- TASK STATEMENT: Rewrite the material below with "scientific name" replaced by "binomial name" throughout and everything else unchanged, leaving out the pictures.

- THE INPUT:
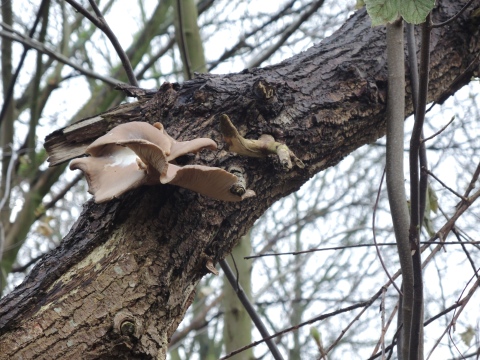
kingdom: Fungi
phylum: Basidiomycota
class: Agaricomycetes
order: Agaricales
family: Pleurotaceae
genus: Pleurotus
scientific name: Pleurotus ostreatus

- SOLUTION FOR THIS EXERCISE:
kingdom: Fungi
phylum: Basidiomycota
class: Agaricomycetes
order: Agaricales
family: Pleurotaceae
genus: Pleurotus
binomial name: Pleurotus ostreatus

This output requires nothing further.